"The same thing is said here of Pushkin—that his greatness can be appreciated only by those who are most deeply imbued with the spirit of the language. I haven't any too much faith in all that, however. To be sure, a translation is only the wrong side of the carpet; yet I believe really great works hold their own in translation, so the form of phrase cannot be the only test for the value of a writing. But what repels me in Goethe is precisely that play on form of which you accuse Heine. Goethe and Shakespeare are both artists in the sense in which you reproach the Moderns. They are bent only upon æsthetic play, and create only for enjoyment, and not with the heart's blood."

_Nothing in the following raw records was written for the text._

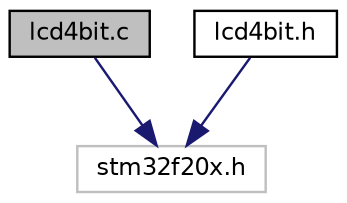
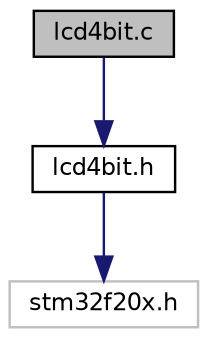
  digraph {
    node [color=black fillcolor=white fontname=Helvetica fontsize=10 shape=record style=filled]
    edge [color=midnightblue fontname=Helvetica fontsize=10 labelfontname=Helvetica labelfontsize=10 style=solid]
    n1 [fillcolor=grey75 fontcolor=black height=0.2 label="lcd4bit.c" width=0.4]
    n2 [height=0.2 label="lcd4bit.h" width=0.4]
    n3 [color=grey75 height=0.2 label="stm32f20x.h" width=0.4]
-   n1 -> n3
+   n1 -> n2
    n2 -> n3
  }
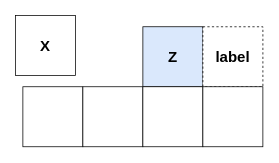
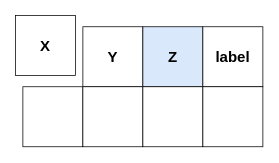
  <mxCell id="0" />
  <mxCell id="1" parent="0" />
  <mxCell id="2" value="&lt;b&gt;&lt;font style=&quot;font-size: 20px&quot;&gt;X&lt;/font&gt;&lt;/b&gt;" style="whiteSpace=wrap;html=1;aspect=fixed;" vertex="1" parent="1"><mxGeometry x="20" y="20" width="80" height="80" as="geometry" /></mxCell>
+ <mxCell id="3" value="&lt;b&gt;&lt;font style=&quot;font-size: 20px&quot;&gt;Y&lt;/font&gt;&lt;/b&gt;" style="whiteSpace=wrap;html=1;aspect=fixed;" vertex="1" parent="1"><mxGeometry x="110" y="35" width="80" height="80" as="geometry" /></mxCell>
  <mxCell id="4" value="&lt;b&gt;&lt;font style=&quot;font-size: 20px&quot;&gt;Z&lt;/font&gt;&lt;/b&gt;" style="whiteSpace=wrap;html=1;aspect=fixed;fillColor=#dae8fc;" vertex="1" parent="1"><mxGeometry x="190" y="35" width="80" height="80" as="geometry" /></mxCell>
- <mxCell id="5" value="&lt;b&gt;&lt;font style=&quot;font-size: 20px&quot;&gt;label&lt;/font&gt;&lt;/b&gt;" style="whiteSpace=wrap;html=1;aspect=fixed;dashed=1;" vertex="1" parent="1"><mxGeometry x="270" y="35" width="80" height="80" as="geometry" /></mxCell>
+ <mxCell id="5" value="&lt;b&gt;&lt;font style=&quot;font-size: 20px&quot;&gt;label&lt;/font&gt;&lt;/b&gt;" style="whiteSpace=wrap;html=1;aspect=fixed;" vertex="1" parent="1"><mxGeometry x="270" y="35" width="80" height="80" as="geometry" /></mxCell>
  <mxCell id="6" value="" style="whiteSpace=wrap;html=1;aspect=fixed;" vertex="1" parent="1"><mxGeometry x="30" y="115" width="80" height="80" as="geometry" /></mxCell>
  <mxCell id="7" value="" style="whiteSpace=wrap;html=1;aspect=fixed;" vertex="1" parent="1"><mxGeometry x="110" y="115" width="80" height="80" as="geometry" /></mxCell>
  <mxCell id="8" value="" style="whiteSpace=wrap;html=1;aspect=fixed;" vertex="1" parent="1"><mxGeometry x="190" y="115" width="80" height="80" as="geometry" /></mxCell>
  <mxCell id="9" value="" style="whiteSpace=wrap;html=1;aspect=fixed;" vertex="1" parent="1"><mxGeometry x="270" y="115" width="80" height="80" as="geometry" /></mxCell>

"I could not admit that, count, without repudiating everything I have ever thought and felt. Not for Shakespeare, in whom, through all the dramatic conventions of the greater part, we hear the heartbeat often enough. As for Goethe, whose poems are partly painful confessions, written only for the reason he himself gives,
"Warum sucht' ich den Weg so sehnsuchtsvoll
Wenn ich ihn nicht den Brüdern zeigen soll?"[15]
"I find much more of this feeling for humanity in Schiller."

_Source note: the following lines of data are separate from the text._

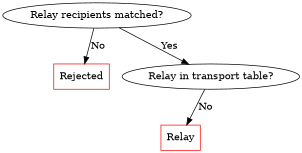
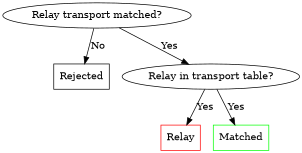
  digraph {
    fontname="DejaVu Serif"
    node [fontname="DejaVu Serif" shape=box]
    edge [fontname="DejaVu Serif"]
-   Rejected [color=Red]
-   "Relay recipients matched?" [shape=""]
+   Rejected [color=black]
+   "Relay recipients matched?" [label="Relay transport matched?" shape=""]
    n3 [label="Relay in transport table?" shape=""]
    n4 [color=Red label=Relay]
+   Matched [color=Green]
    "Relay recipients matched?" -> Rejected [label=No]
    "Relay recipients matched?" -> n3 [label=Yes]
-   n3 -> n4 [label=No]
+   n3 -> n4 [label=Yes]
+   n3 -> Matched [label=Yes]
  }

"He is more rhetorical, appeals more directly to the middle class and contemporaries. But, like the overbearing political tribune he was, he has hardly entered into the joy and sorrow of the human soul."
"And it is exactly this that brings him nearer to me than Goethe and Shakespeare. He is filled with a sacred sense of purpose in his work. He had not the cold ambition of the artist to be merely faithful to his model. He was full of longing that we should be carried away with him. Of the three requirements I make of the great artist—technical perfection, worthiness of subject, and self-identification with the matter—the last is the most important. One may be a great writer even when technical perfection, complete mastery of the tricks of the trade, is lacking, as, for instance, in the case of Dostoyevski. But unless a man writes with his heart's blood he cannot be a great artist."
"I believe the heart's-blood doctrine would rule out all cheerful genre, and that meets perhaps best of all the fundamental purpose of art."
"You say that because you yourself see in art only a means of enjoyment, only play."